>>>
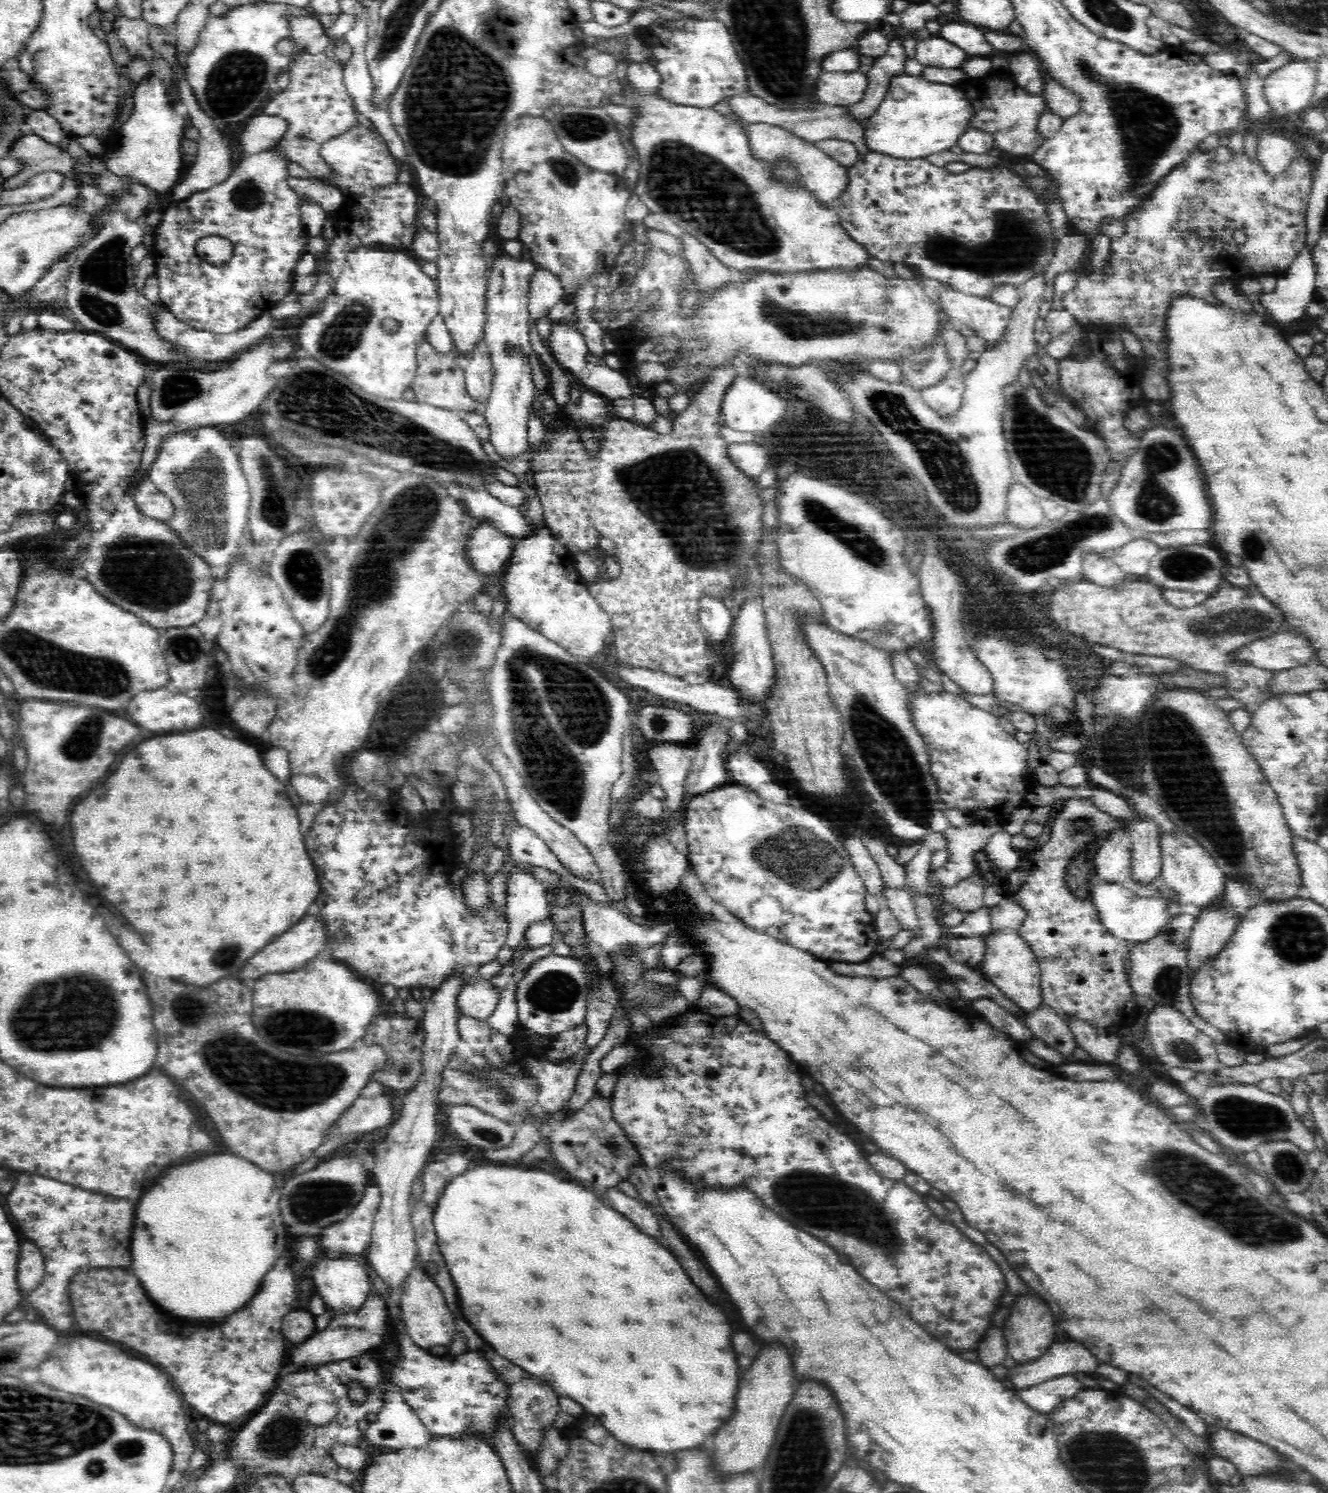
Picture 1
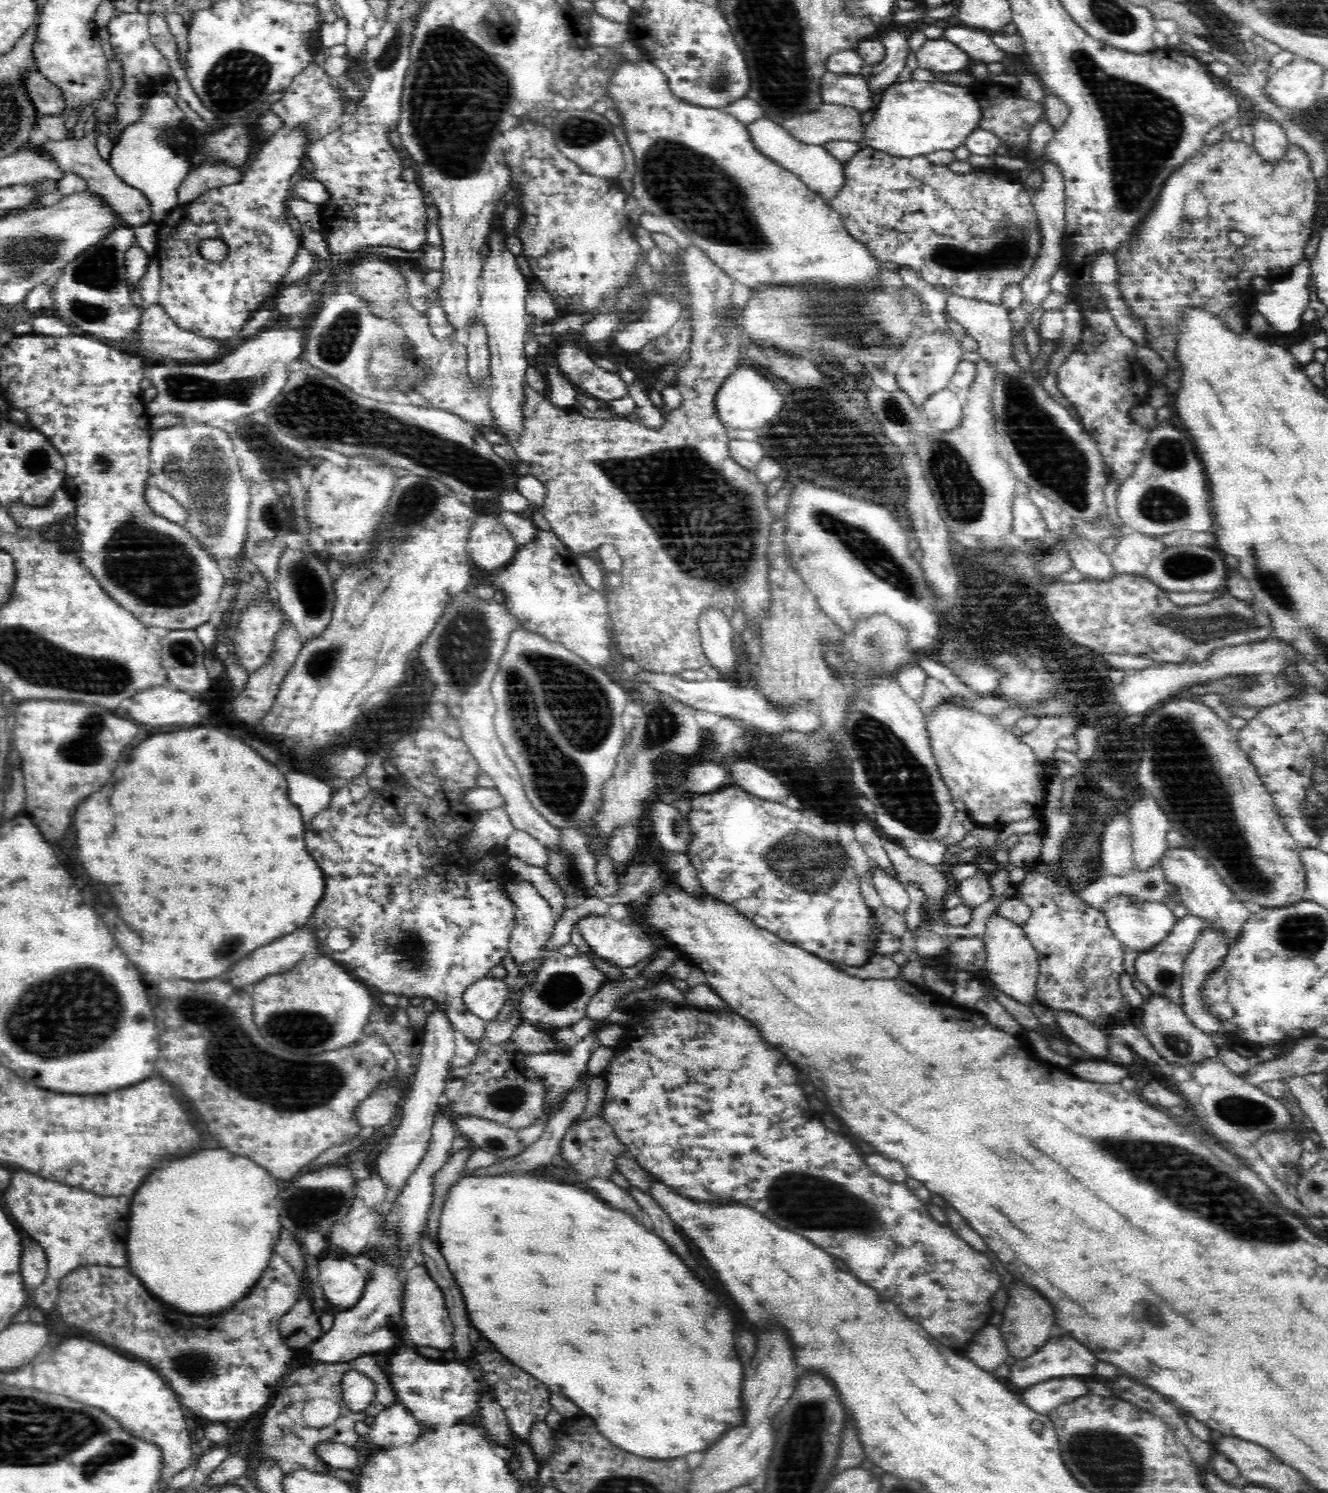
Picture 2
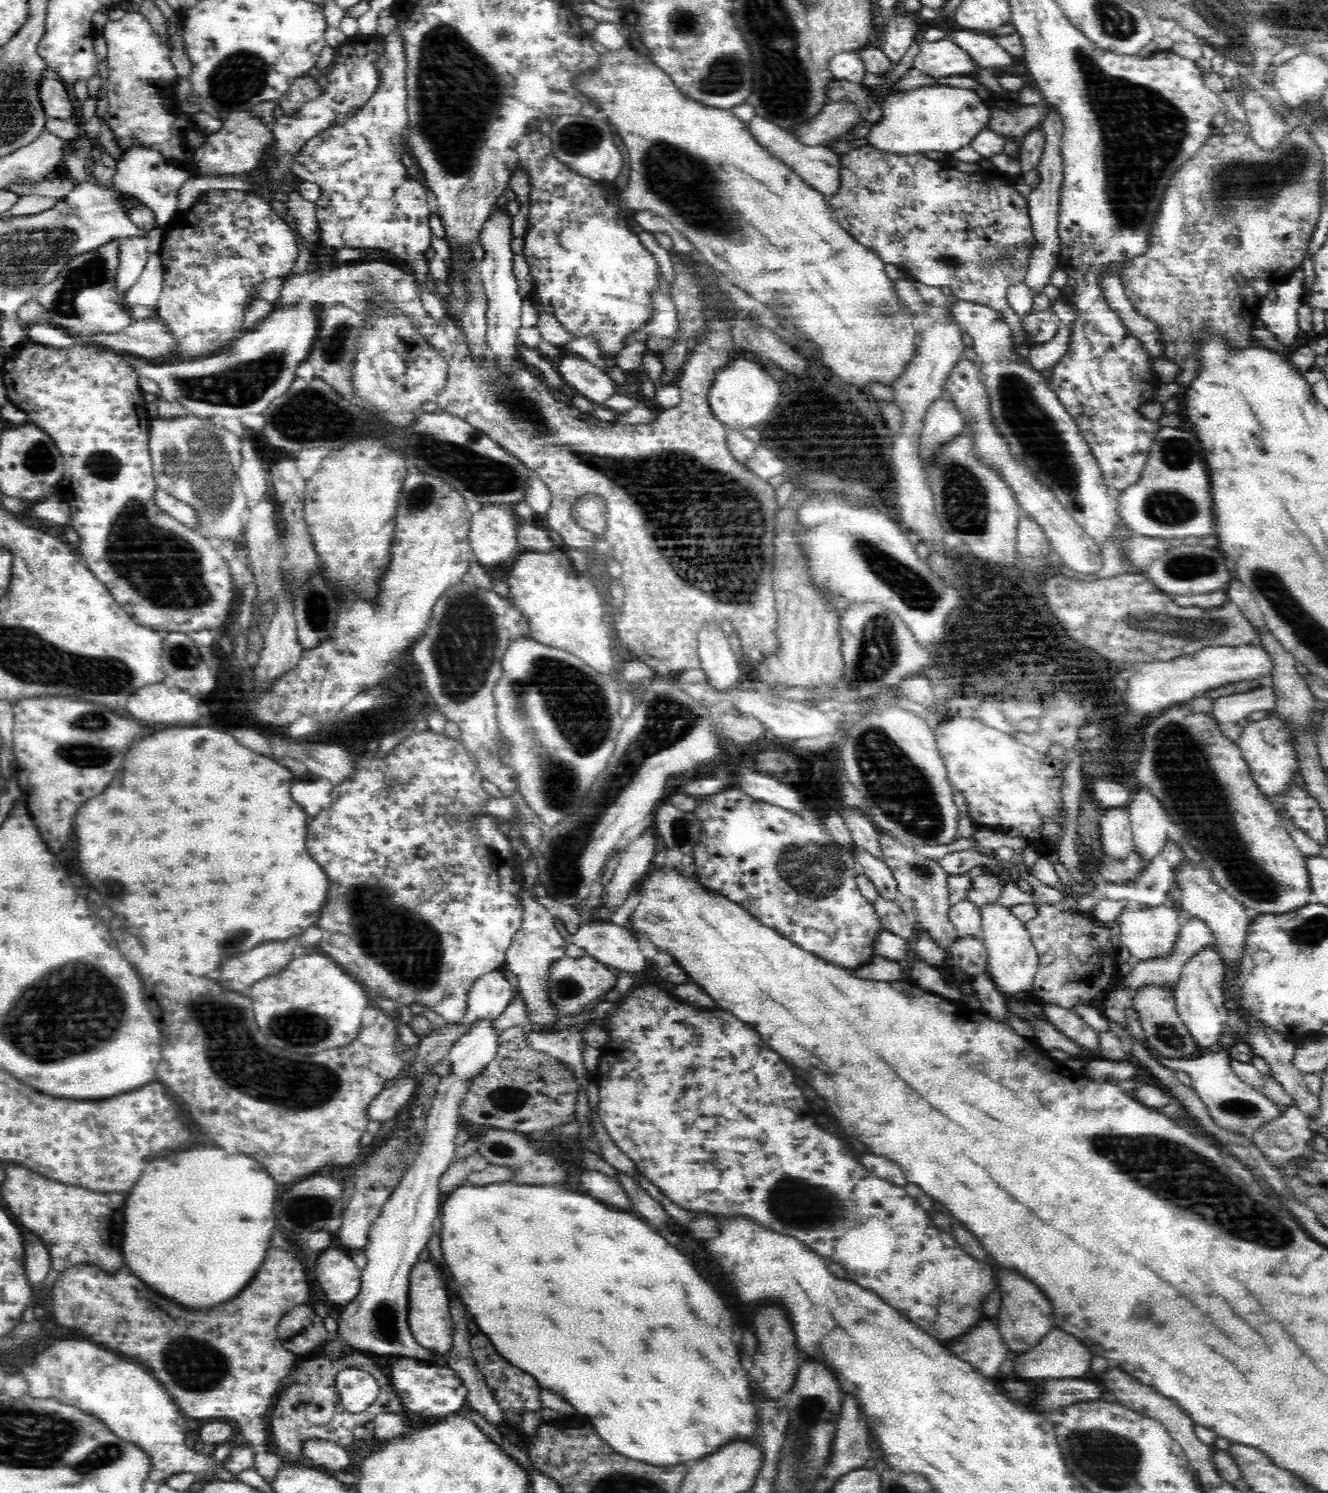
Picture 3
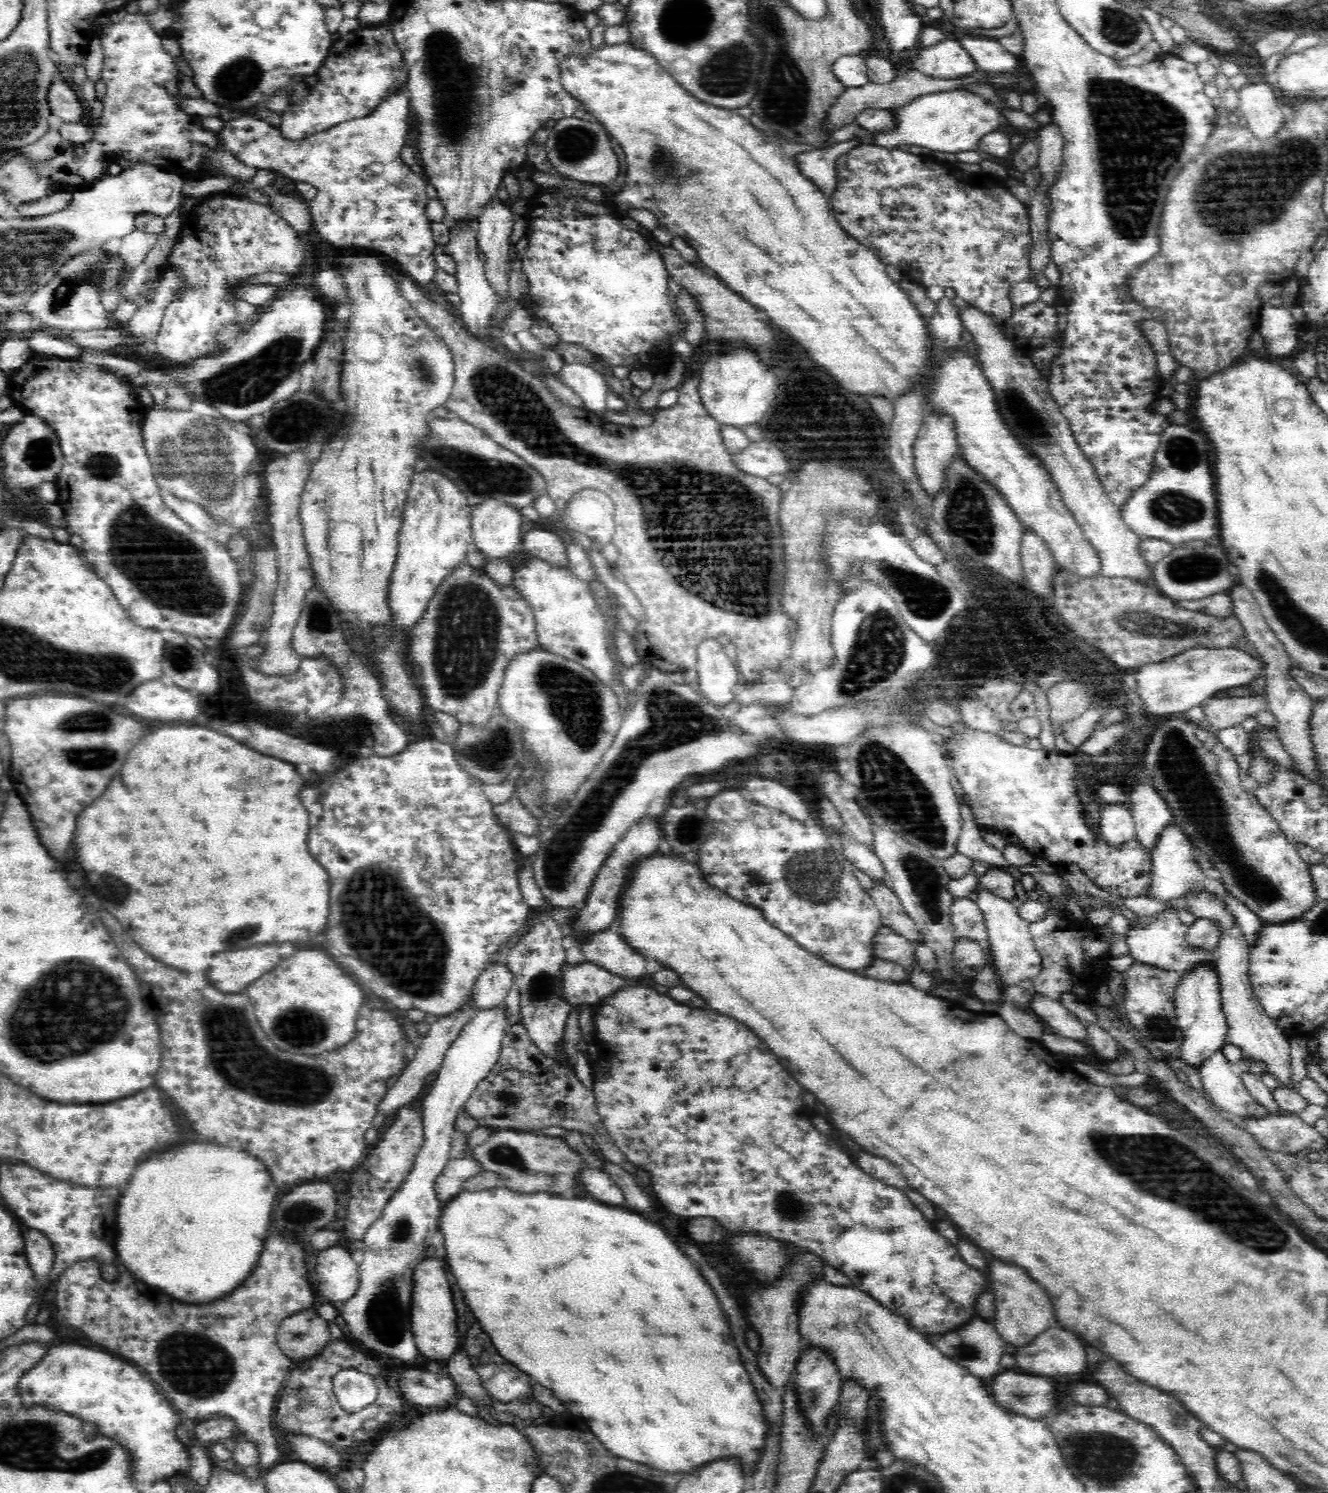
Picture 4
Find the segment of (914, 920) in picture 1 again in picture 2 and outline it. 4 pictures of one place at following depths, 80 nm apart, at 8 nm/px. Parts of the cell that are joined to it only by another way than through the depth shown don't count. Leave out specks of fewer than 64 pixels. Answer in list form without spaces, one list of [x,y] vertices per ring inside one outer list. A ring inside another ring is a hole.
[[[873,862],[872,867],[874,867],[874,870],[872,870],[871,880],[883,904],[904,915],[904,912],[910,906],[910,896],[904,889],[904,885],[889,876],[887,872],[880,870],[875,862]]]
<<<
TASK DESCRIPTION: Your copy should match the records above exactly, apart from the pictures, which stay out.

EXERCISE OUTPUT:
Picture 1
Picture 2
Picture 3
Picture 4
Find the segment of (914, 920) in picture 1 again in picture 2 and outline it. 4 pictures of one place at following depths, 80 nm apart, at 8 nm/px. Parts of the cell that are joined to it only by another way than through the depth shown don't count. Leave out specks of fewer than 64 pixels. Answer in list form without spaces, one list of [x,y] vertices per ring inside one outer list. A ring inside another ring is a hole.
[[[873,862],[872,867],[874,867],[874,870],[872,870],[871,880],[883,904],[904,915],[904,912],[910,906],[910,896],[904,889],[904,885],[889,876],[887,872],[880,870],[875,862]]]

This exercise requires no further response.